*** Opening Information ***

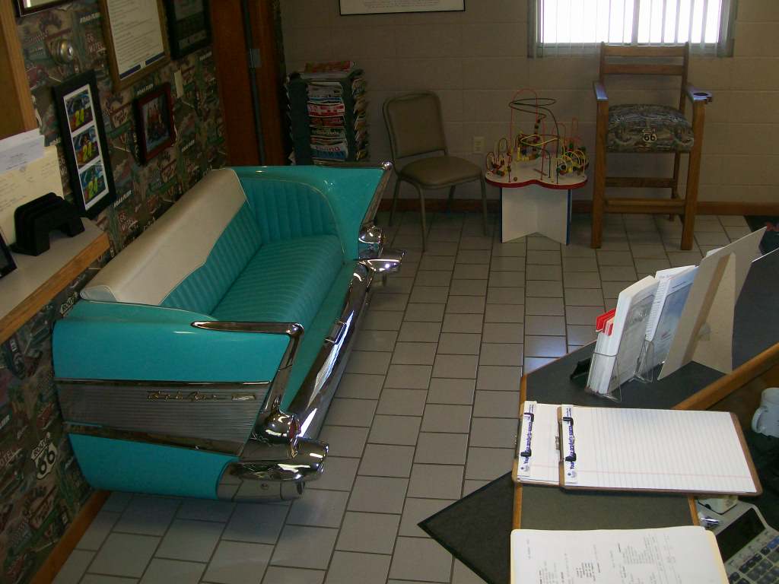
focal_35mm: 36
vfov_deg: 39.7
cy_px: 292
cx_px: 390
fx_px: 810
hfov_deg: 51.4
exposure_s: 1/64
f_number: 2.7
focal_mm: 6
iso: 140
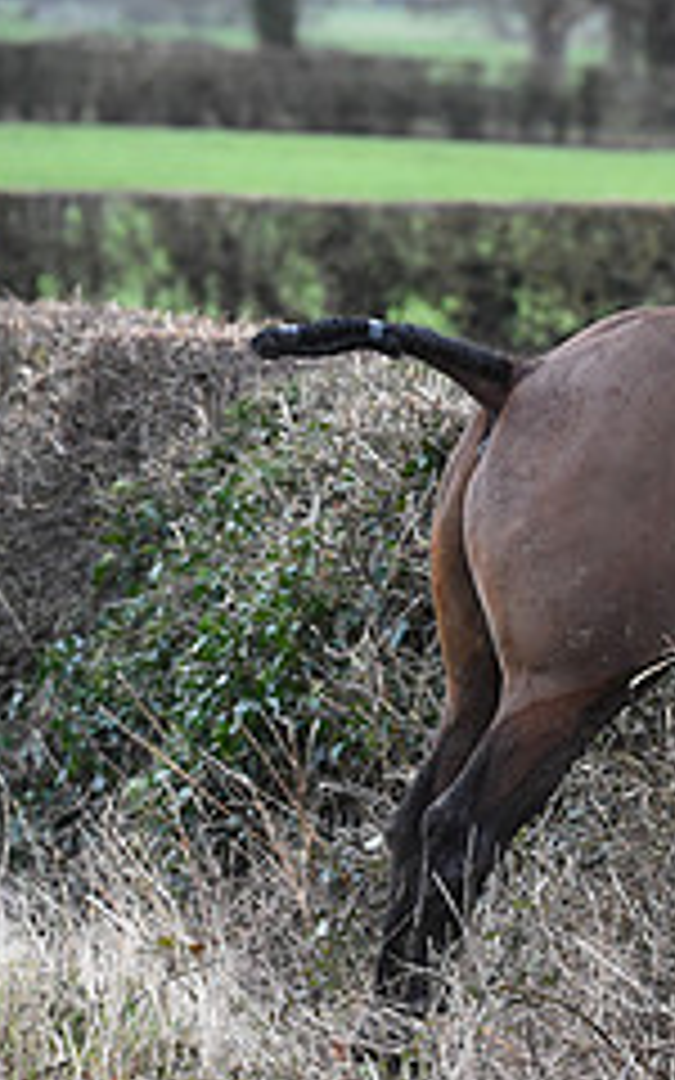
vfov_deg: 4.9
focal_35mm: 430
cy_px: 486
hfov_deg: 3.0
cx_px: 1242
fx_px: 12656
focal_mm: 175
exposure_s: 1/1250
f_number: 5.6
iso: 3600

*** Closing Information ***

Activity
In the records above, the lines from the one containing "vfov_deg: 39.7" through the last line are to be written out exactly, both ends included and pictures omitted.

Solution to this task
vfov_deg: 39.7
cy_px: 292
cx_px: 390
fx_px: 810
hfov_deg: 51.4
exposure_s: 1/64
f_number: 2.7
focal_mm: 6
iso: 140
vfov_deg: 4.9
focal_35mm: 430
cy_px: 486
hfov_deg: 3.0
cx_px: 1242
fx_px: 12656
focal_mm: 175
exposure_s: 1/1250
f_number: 5.6
iso: 3600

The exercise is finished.